The researchers found correlation of MRI measurements with pathology was 0.862 for TTA and 0.793 for LF. TTA was underestimated in eight (16%), overestimated in five (10%), and correctly measured in 36 (73%) cases. LF was underestimated in four (9%), overestimated in five (11%), and correctly measured in 36 (80%) cases. Impact of BRCA1 or 2 mutations on the quality of size estimation was not observed.
There is reasonable agreement of MRI-determined tumor sizes with histopathologic findings in high-risk patients. MRI strongly outperformed mammography, both in sensitivity and tumor size estimation, the researchers found.
The presence or absence of a BRCA1 or BRCA2 mutation didn't appear to be strongly related to failures of tumor size estimation, nor are BRCA-related tumors better measured than sporadic tumors.
"The poor correlation of the radiologically assessed total tumor area with pathologic size in BRCA2 carriers is a striking exception, but must be interpreted with caution due to the low number of BRCA2 carriers in our study," they added.
The most influential factor for failure of adequate tumor size estimation is the pathologic T-score. There was a clear risk of tumor size underestimation in larger cancers. This implies tumors with a lot of surrounding DCIS are less accurately measured than tumors with only a limited DCIS fraction.
"Moreover, the quality of tumor size estimation is dependent on the appearance of a tumor at MRI, and is worse in nonmass-like enhancing lesions than in clear masses. Our results are in line with reported MRI-pathology correlations in women without specific high-risk profile that are usually calculated by correspondence of the largest focus with the largest invasive tumor at pathology although this is often not specifically mentioned," they wrote.
There is "surprisingly little" reported in the literature on the causes of under- and overestimation of tumor size on MRI compared with pathology, even though many papers on the correlation of size have appeared, according to the authors.
The shape of the breast at both examinations may be a contributing factor. On MRI, the breast hangs freely within the loops of the breast coil; at pathology, the simple mastectomy specimen or lumpectomy specimen is flat on the table. Thus, the left-to right and cranial-to-caudal diameter of the breast at pathology is larger than at MRI, while the anterior-posterior diameter decreases.
Another factor may be MRI features of the breasts such as moderate to marked background enhancement and neovascularization just outside of the pathologic tumor area. Some precursor lesions such as atypical ductal hyperplasia and lobular carcinoma in situ may enhance, but are not included within the pathologic total tumor area.
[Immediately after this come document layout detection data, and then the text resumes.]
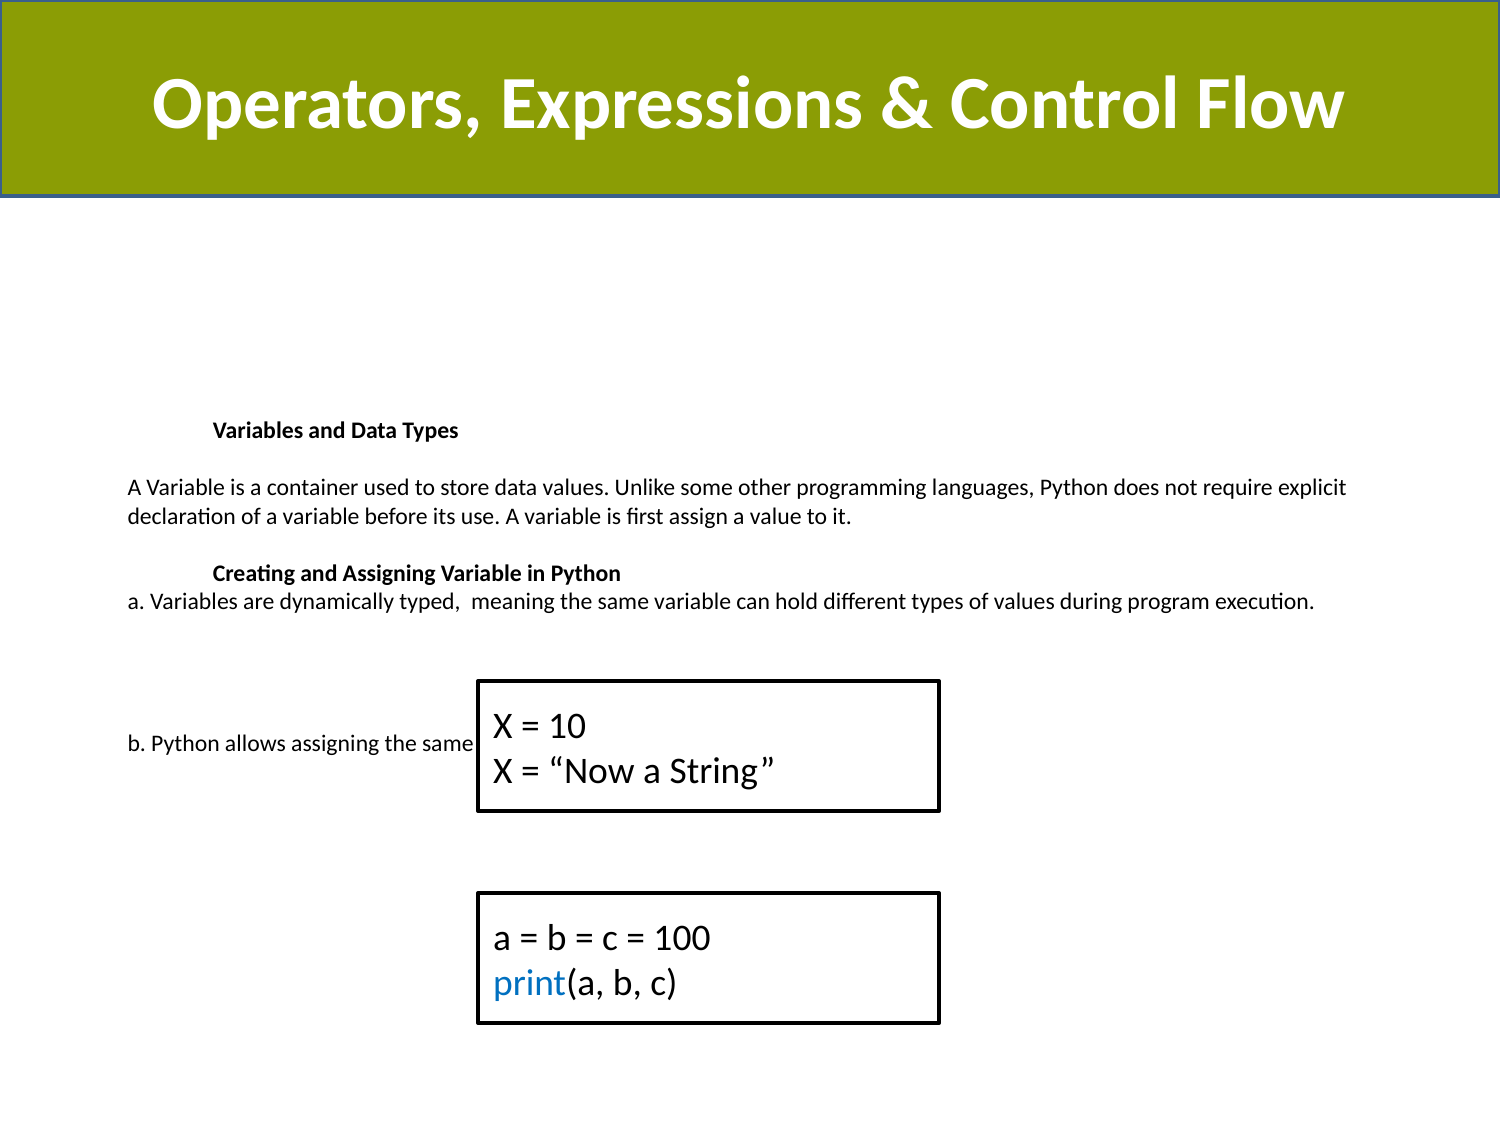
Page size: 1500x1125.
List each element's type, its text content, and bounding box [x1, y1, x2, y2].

title Variables and Data Types A Variable is a container used to store data values. Unlike some other programming languages, Python does not require explicit declaration of a variable before its use. A variable is first assign a value to it. Creating and Assigning Variable in Python a. Variables are dynamically typed, meaning the same variable can hold different types of values during program execution. b. Python allows assigning the same value to multiple variables in a single line. [112, 231, 1388, 1083]
text_box Operators, Expressions & Control Flow [0, 0, 1500, 198]
text_box X = 10 X = “Now a String” [476, 679, 941, 813]
text_box a = b = c = 100 print(a, b, c) [476, 891, 941, 1025]
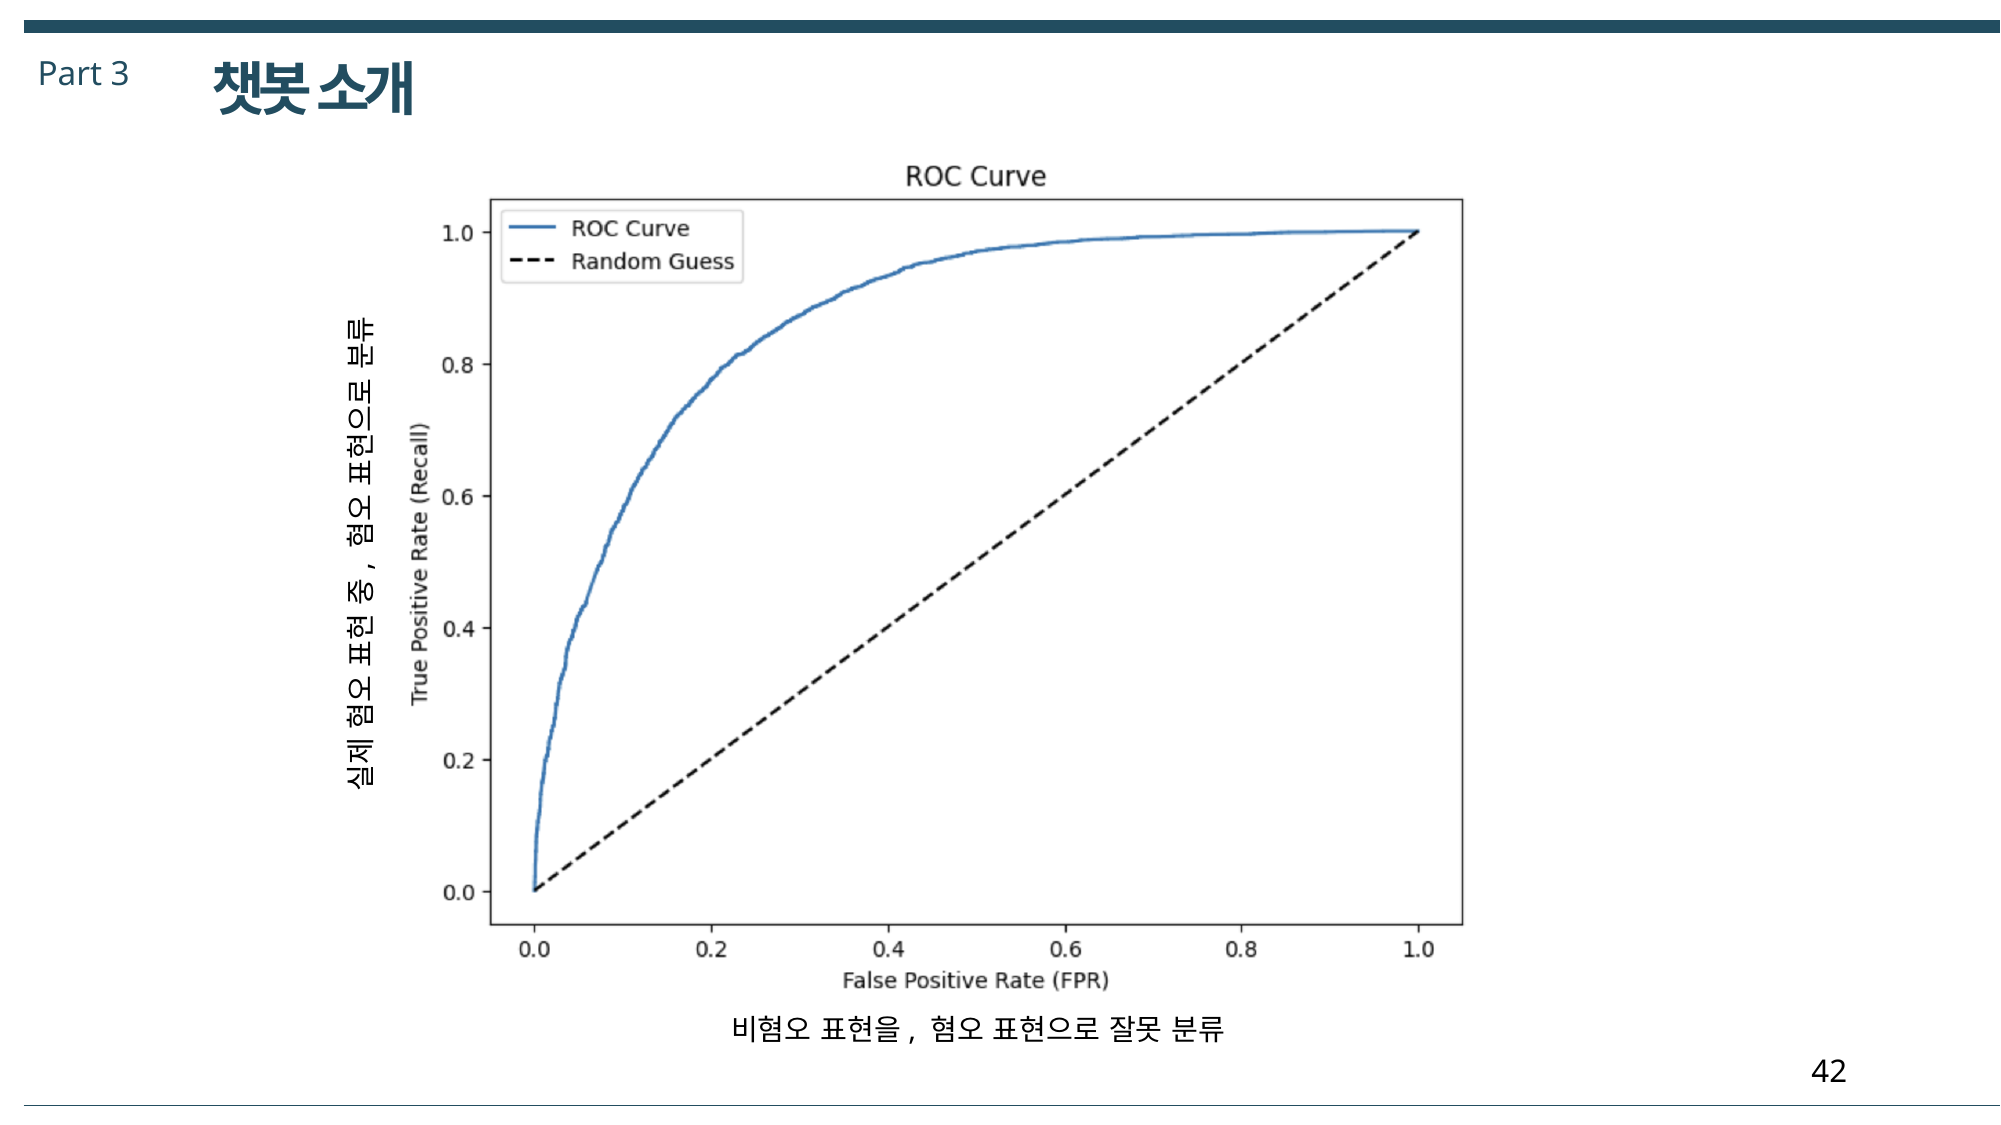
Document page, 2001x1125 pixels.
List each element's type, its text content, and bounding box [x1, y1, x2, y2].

text_box Part 3 [22, 44, 145, 100]
picture [386, 148, 1535, 1001]
text_box 챗봇 소개 [197, 44, 433, 130]
text_box 비혐오 표현을, 혐오 표현으로 잘못 분류 [716, 1004, 1249, 1055]
text_box 실제 혐오 표현 중, 혐오 표현으로 분류 [334, 301, 385, 807]
slide_number 42 [1432, 1042, 1863, 1103]
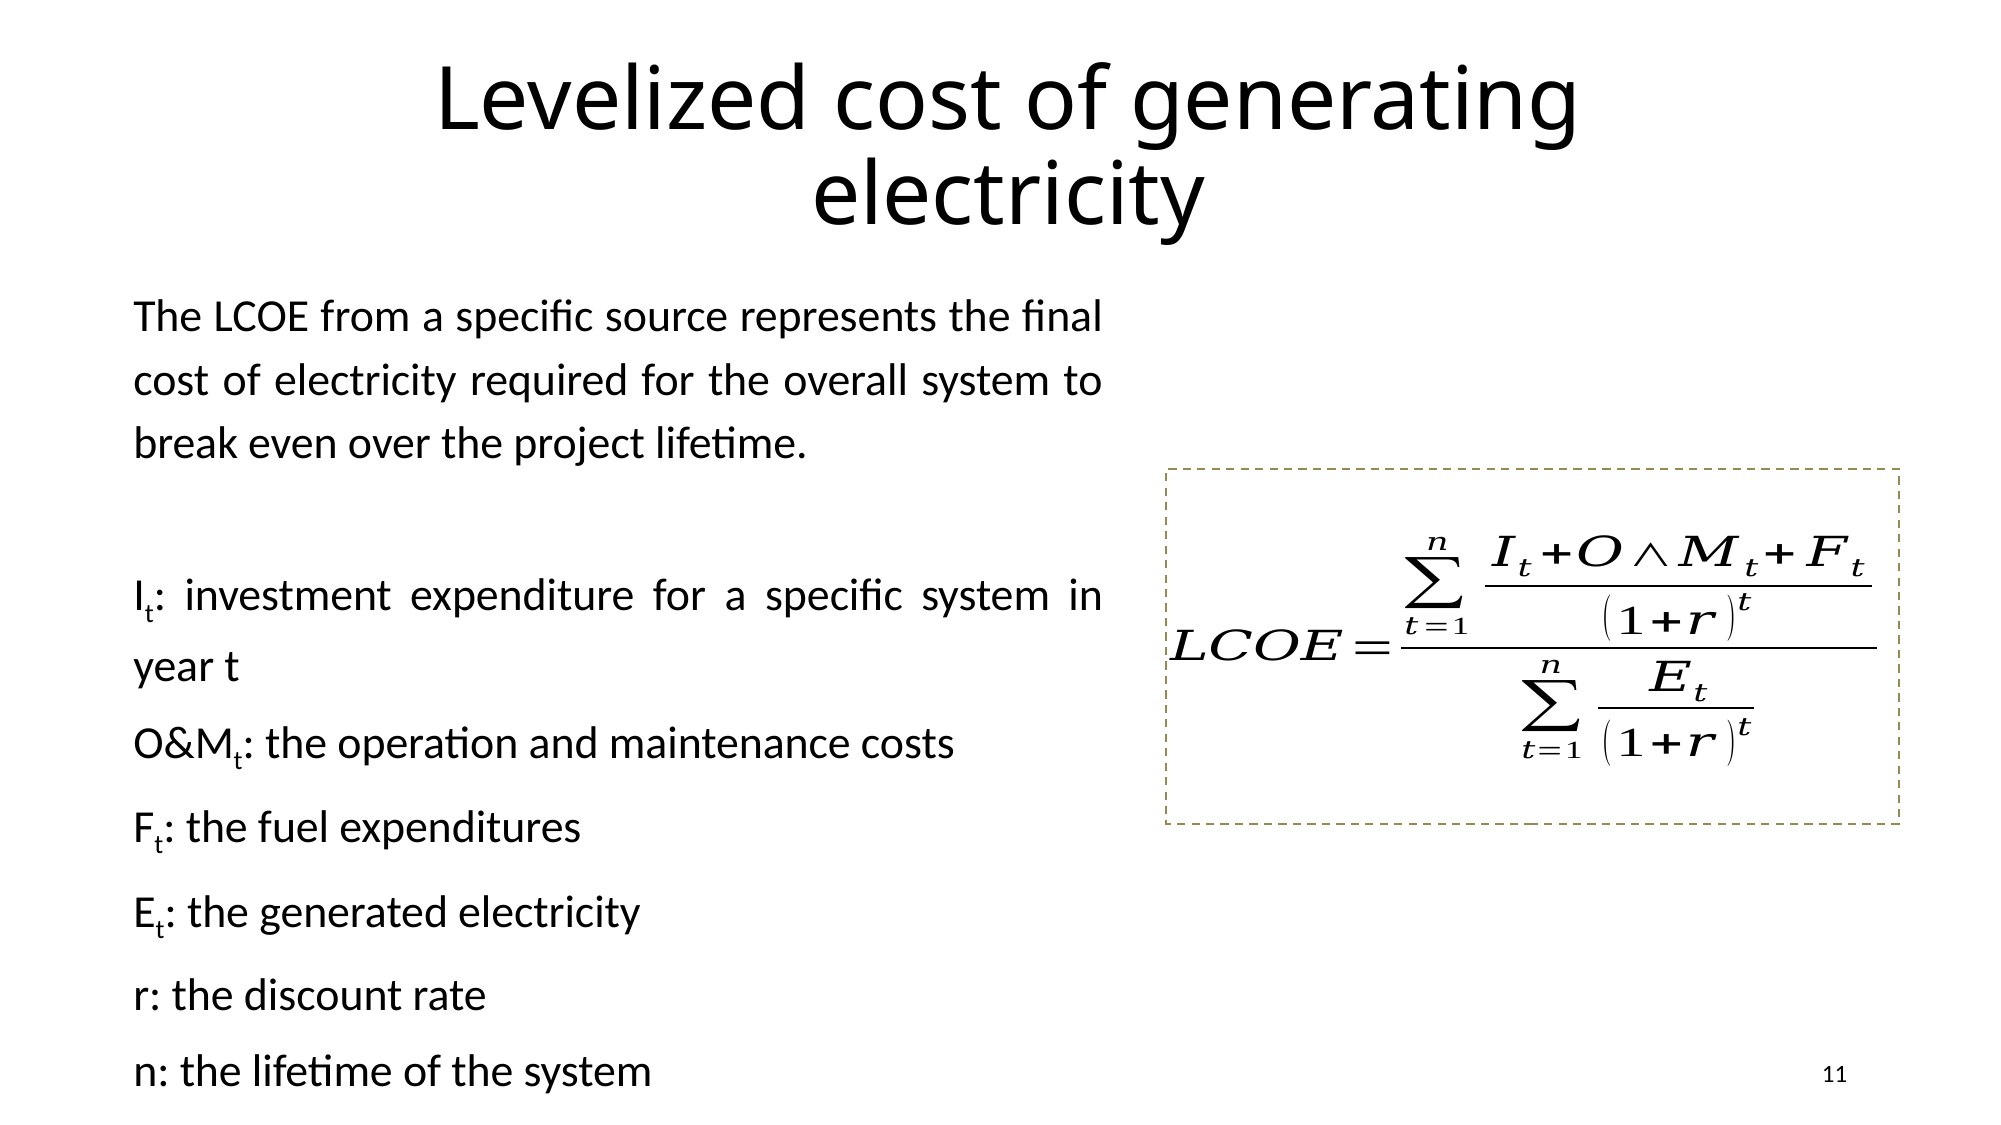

Underestimation of tumor size is most likely due to small satellite foci that do not show enhancement. In Mann and colleagues' study, breast specimens were examined in a more standard way with specimen radiographs and extensive tissue sampling.
"However, we observed underestimation of the total tumor area with more than 1 cm in only 10% of cases," he wrote. "Consequently, many of these occult foci occur apparently within the MRI visible total tumor area and will therefore be correctly treated when the treatment plan is based on the MRI."
At least some tumor foci may escape detection on both MRI and in standard pathologic analysis, but the importance of these occult satellite foci for surgery is questionable, he added.
Despite the less than perfect concordance of MRI with pathologic findings, "treatment decisions in high-risk patients can safely be made on the basis of MRI findings," the researchers concluded. "Obviously, it remains essential to inform patients about the risks of tumor size under- and overestimation that nevertheless exist."